***
Здоровье лорда шло на поправку столь стремительно, что на следующей неделе Гаррисон позволил принимать гостей.
И уже в понедельник дом на Беркли-стрит превратился в филиал закрытого клуба «Тристан».
Гости приходили по одному, вели чинные беседы с милордом и вашим покорным слугой, задавали вежливые вопросы с таким видом, точно ответ их не интересовал совершенно, сидели ровно столько, сколько дозволял этикет, чопорно прощались и уходили, уступая место новым посетителям.
Гости приходили до того именитые, что руки сами тянулись к лучшим костюмам, а разум бунтовал при мысли, что все-таки придется облачиться в смокинг. Я не умел носить смокинг, да и не хотел, но тон здесь задавал не я. Мистер Фариш диктовал свои условия, и с мнением дворецкого с Беркли-стрит приходилось мириться даже принцам крови.
За два дня мы приняли семнадцать посетителей, прерывая великосветский кошмар неизменной прогулкой и сном в строго отведенные часы; герцог Веллиртонский пил с нами чай, барон Донерти – обедал. С бароном был пропущен фоторепортер, сделавший пару снимков для светской хроники.

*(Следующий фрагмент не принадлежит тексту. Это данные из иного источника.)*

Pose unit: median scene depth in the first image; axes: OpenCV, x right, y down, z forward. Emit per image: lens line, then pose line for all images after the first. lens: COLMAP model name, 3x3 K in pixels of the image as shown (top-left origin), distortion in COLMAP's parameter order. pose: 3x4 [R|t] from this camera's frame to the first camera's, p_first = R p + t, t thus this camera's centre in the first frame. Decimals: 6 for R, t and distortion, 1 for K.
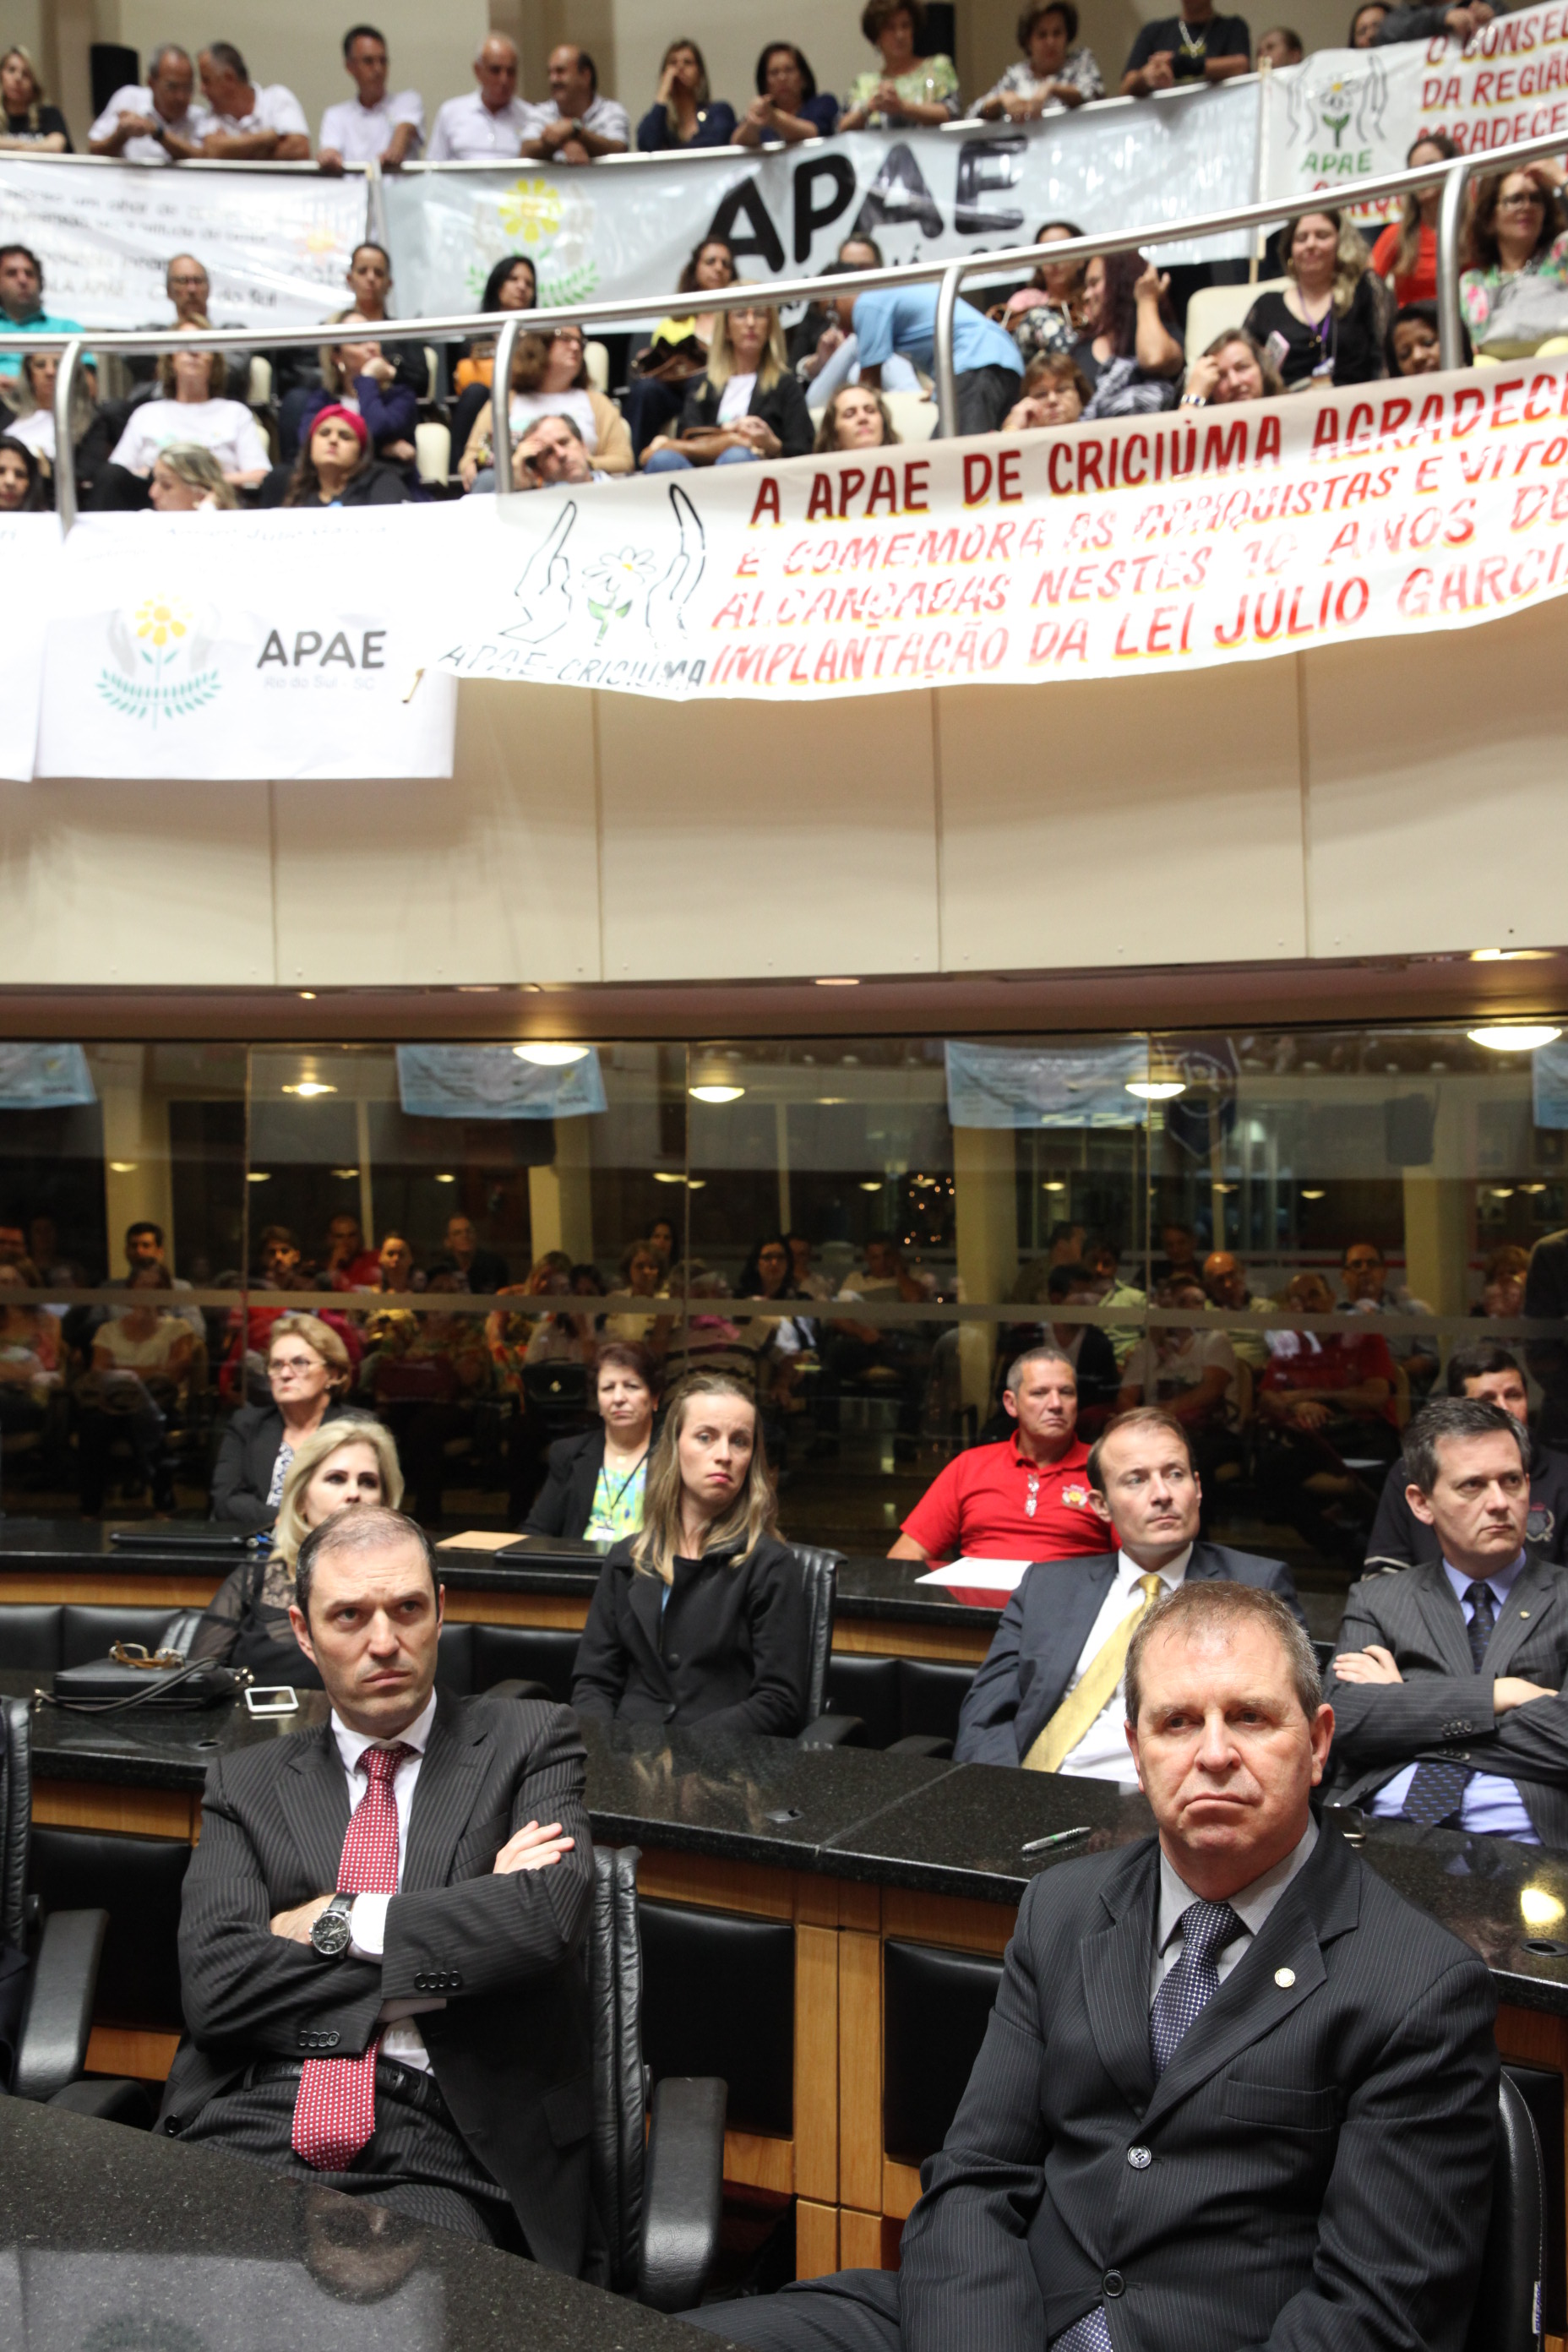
lens RADIAL K [[2276.3, 0, 776.3], [0, 2276.3, 1186.0], [0, 0, 1]] dist [-0.002249, 0.000000]
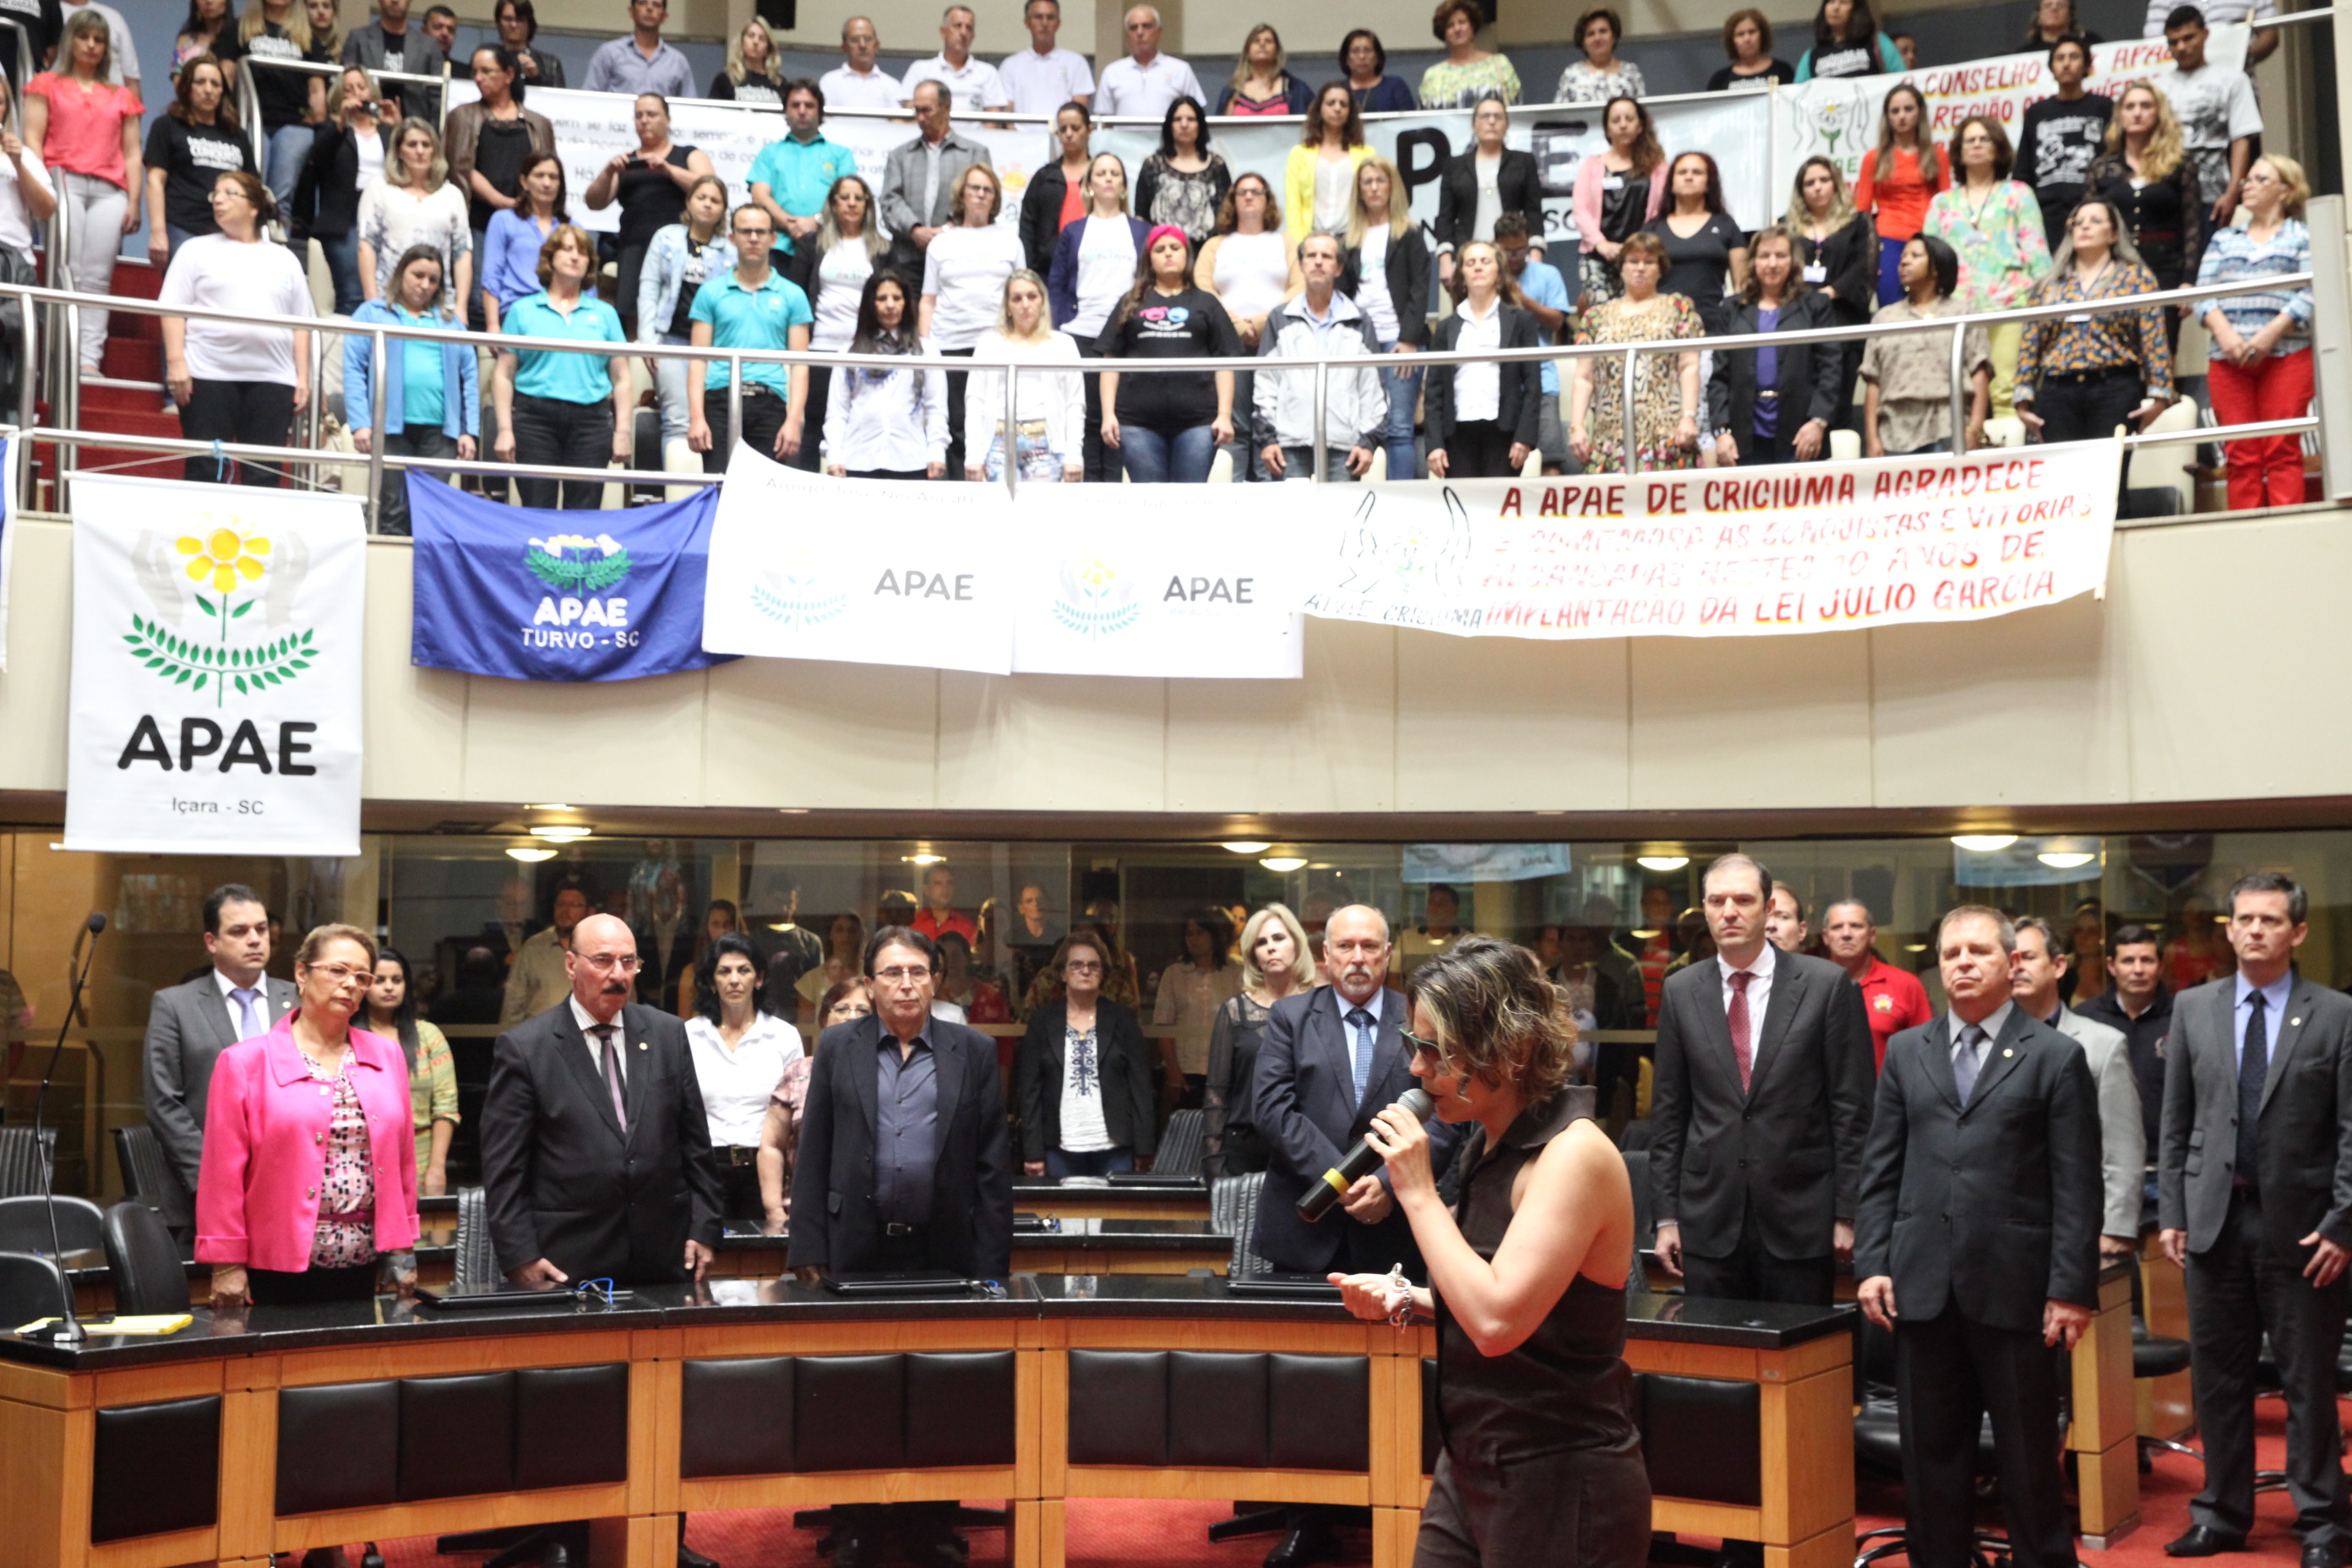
lens RADIAL K [[2852.0, 0, 1186.4], [0, 2852.0, 789.4], [0, 0, 1]] dist [0.063934, 0.000000]
pose [[0.997034, 0.002587, 0.076913, -0.371119], [0.001249, 0.998760, -0.049777, -0.011341], [-0.076947, 0.049725, 0.995794, -0.893298]]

На этом с официальными визитами, призванными порадовать больше прессу, чем больного лорда, было покончено, а вечер среды неожиданно вылился в нашествие.
Мистер Фариш не препятствовал, он отлично изучил привычки милорда и знал все его слабости, которым неохотно потакал. Мистер Фариш не настаивал на смокинге и даже на официальном костюме, за что я был ему безмерно благодарен.
Вернулись давешние посетители, и герцог, и барон (уже без фотографа!), а с ними многие другие, и был подан ужин, и открыты снукерные столы, и ловкие лакеи сновали с подносами, обнося гостей вином и закуской.
Я воочию увидел картину, нарисованную когда-то Мак-Фениксом, я увидел оживший, вспомнивший свое предназначение огромный дом, полный света, музыки, веселых живых лиц. Здесь больше не было чинов и званий, не было условностей высшего света, но были университетские приятели, и звучали не титулы, а старые оксфордские прозвища, вызывавшие порой всеобщий смех.
То, что я оказался принят в эту странную семью, – целиком заслуга Курта. Я не знал их и поначалу робел, но они были наслышаны, проинформированы, что я раздумываю над работой в «Тристане», и считали дело решенным. Меня засыпали вопросами о здоровье Курта, на этот раз искренними, неподдельными, потом потащили к столу и всучили кий.
Играть пришлось с самим Веллиртоном; лорд был хорошим игроком, но я интересовал его гораздо сильнее снукера, чем без зазрения совести воспользовался и выиграл с разгромным счетом.